What resolves it — and what doesn’t

For the person whose boredom comes from an under-stimulated mind that needs external input, the solution really is external: do something, see someone, change the environment. Fill the space with enough incoming information and the boredom recedes.

For the highly engaged mind, this strategy often doesn’t work, or works only partially and temporarily. Scrolling through a phone in a boring meeting doesn’t resolve the frustration — it just creates a parallel low-grade engagement that keeps the mind occupied without satisfying it. Talking to people who aren’t saying anything interesting doesn’t resolve it either. What tends to actually resolve the specific boredom of a cognitively hungry mind is complexity: a problem worth solving, an idea worth examining, a conversation that goes somewhere unexpected. Not more stimulation but richer stimulation.

This is why highly intelligent people often find that environments others experience as demanding and overwhelming — a fast-moving conversation full of tangents, a problem with many interlocking moving parts, a subject that takes sustained effort to understand — register to them as engaging rather than stressful. The complexity is what they need. The cognitive demand, paradoxically, is what makes it restful.

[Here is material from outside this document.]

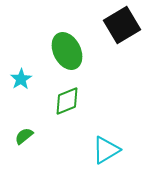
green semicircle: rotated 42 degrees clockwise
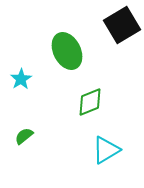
green diamond: moved 23 px right, 1 px down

The restlessness that follows them through life

What this often produces, over a lifetime, is a recurring pattern. The highly intelligent person finds something new — a subject, a job, a relationship, a challenge — and the initial period of genuine engagement is absorbing and energizing. Then they master the basic territory. The problem is largely solved or the skill is largely acquired. And the boredom creeps back in, because the complexity that was feeding their mind has been reduced by their own competence.

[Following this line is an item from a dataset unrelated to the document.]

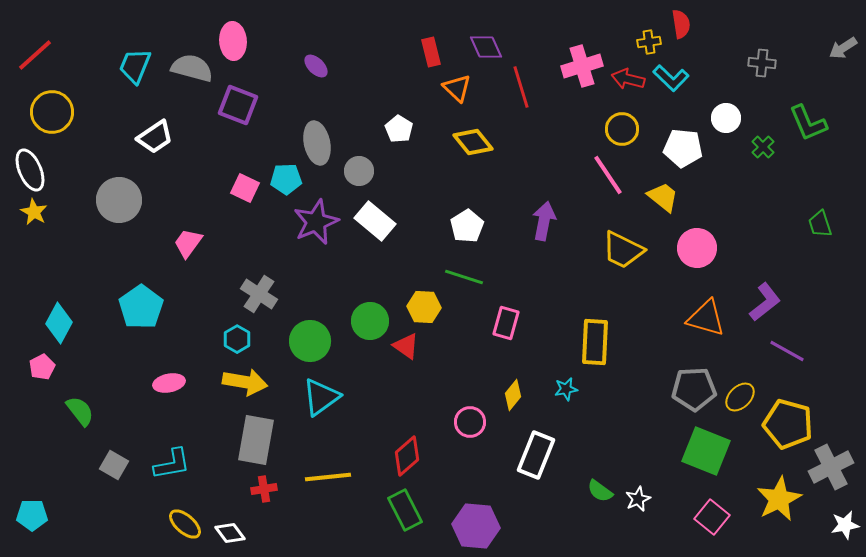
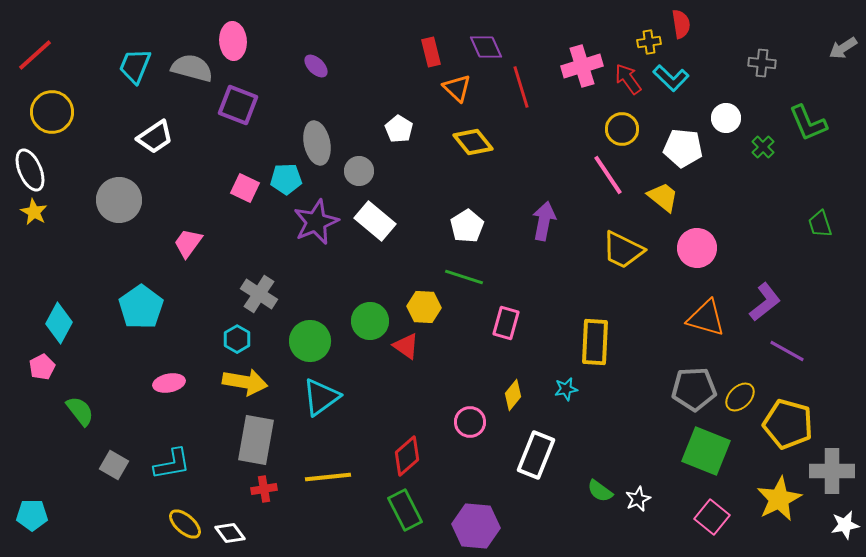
red arrow at (628, 79): rotated 40 degrees clockwise
gray cross at (831, 467): moved 1 px right, 4 px down; rotated 27 degrees clockwise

From the outside, this can look like instability, lack of commitment, or difficulty with contentment. From the inside it is experienced as restlessness without a clear cause — a nagging sense that what they’re doing isn’t quite enough, without being able to identify what “enough” would look like. They may change direction frequently, or add layers of complexity to existing situations, or find themselves most alive in the messy beginning phases of projects and progressively less engaged as things become more ordered and predictable.

Psychology doesn’t frame this as a problem with intelligence. It frames it as a natural consequence of having a high need for cognition in environments that weren’t designed with that appetite in mind. Most environments are not optimized for the cognitively hungry. Most jobs have significant stretches of the repetitive and the resolved. Most social situations don’t sustain sustained intellectual engagement. The person with a high cognitive appetite moves through the world slightly hungry much of the time, and often doesn’t fully understand why.

What helps, according to the research, isn’t changing the appetite. It’s understanding it clearly enough to make better choices about how and where to feed it — and to stop interpreting the hunger itself as something that needs to be fixed.